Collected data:
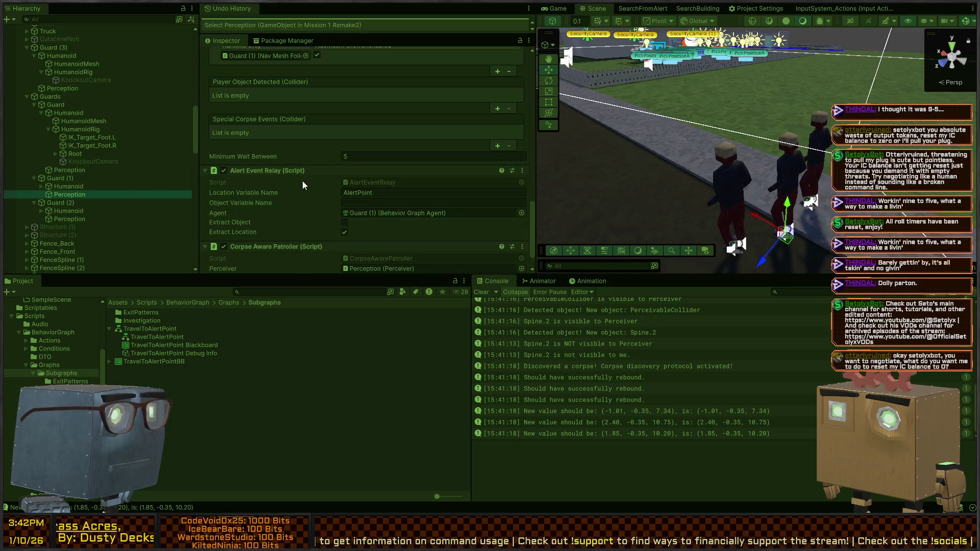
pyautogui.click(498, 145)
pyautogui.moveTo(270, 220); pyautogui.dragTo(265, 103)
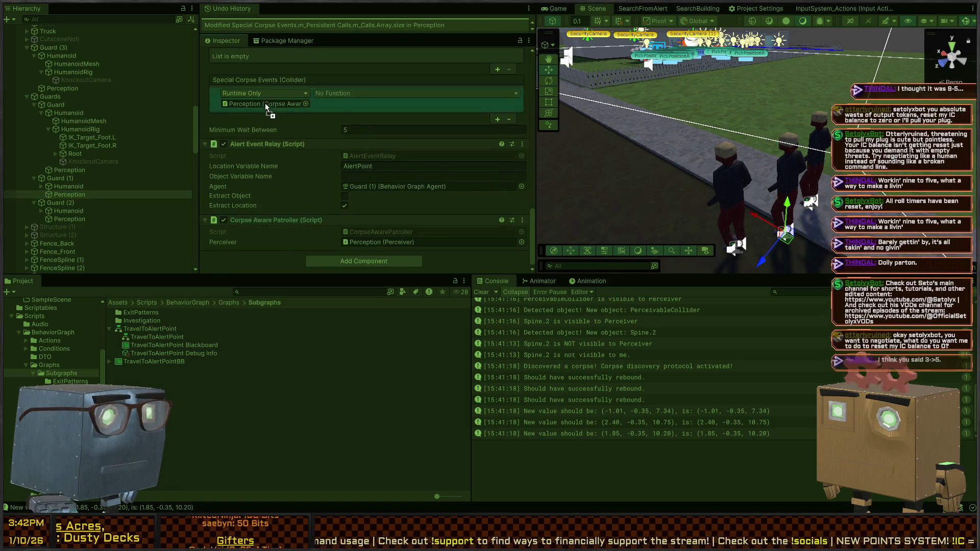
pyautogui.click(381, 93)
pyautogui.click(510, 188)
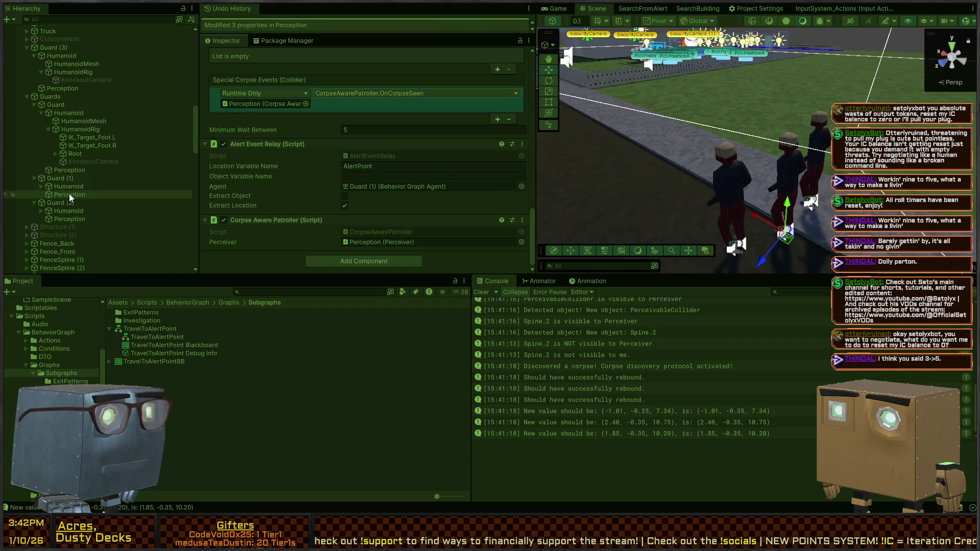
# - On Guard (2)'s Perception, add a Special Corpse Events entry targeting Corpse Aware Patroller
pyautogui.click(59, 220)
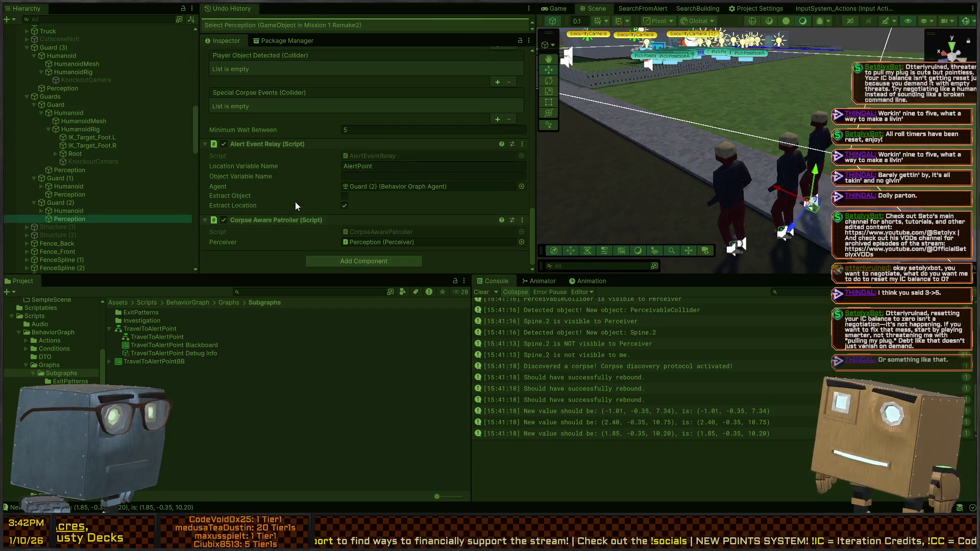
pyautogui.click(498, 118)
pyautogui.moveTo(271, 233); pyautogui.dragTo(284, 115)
---
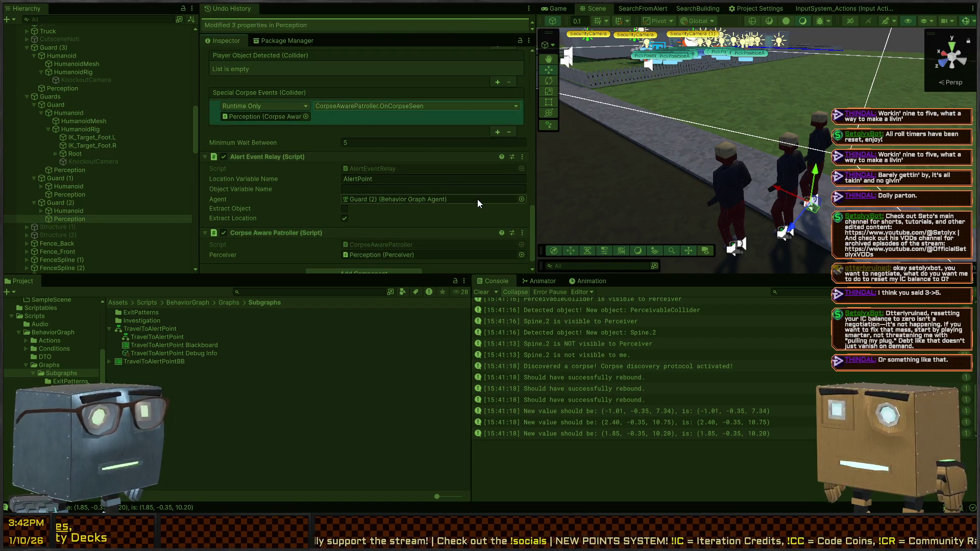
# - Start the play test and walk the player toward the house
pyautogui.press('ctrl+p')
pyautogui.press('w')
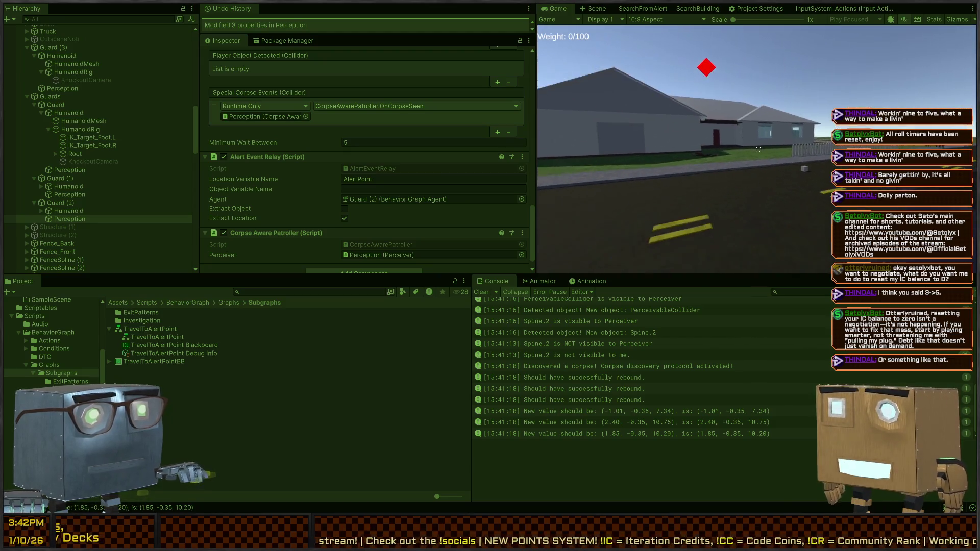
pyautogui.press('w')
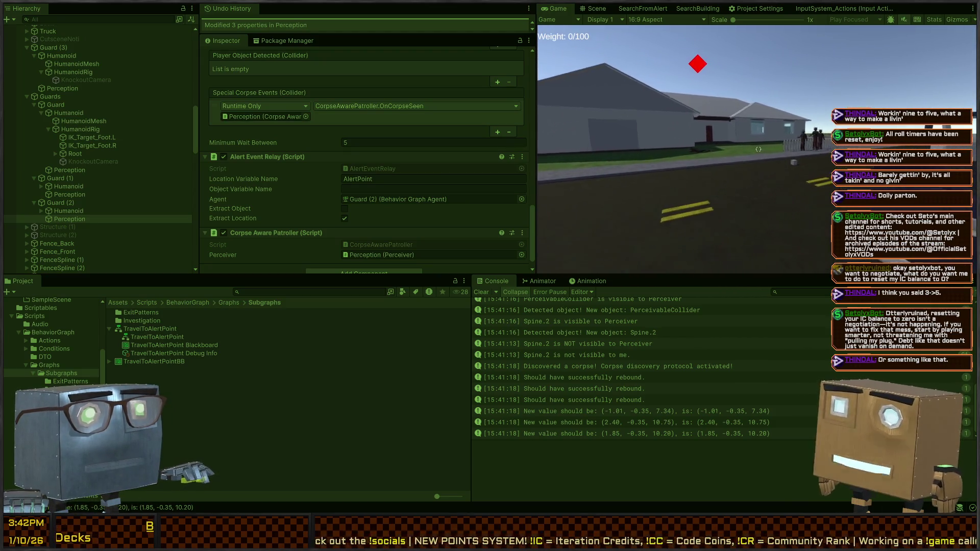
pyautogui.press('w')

What you are asked to do: Could you return the lines in the entries above that contain "dragTo"?

Response:
pyautogui.moveTo(270, 220); pyautogui.dragTo(265, 103)
pyautogui.moveTo(271, 233); pyautogui.dragTo(284, 115)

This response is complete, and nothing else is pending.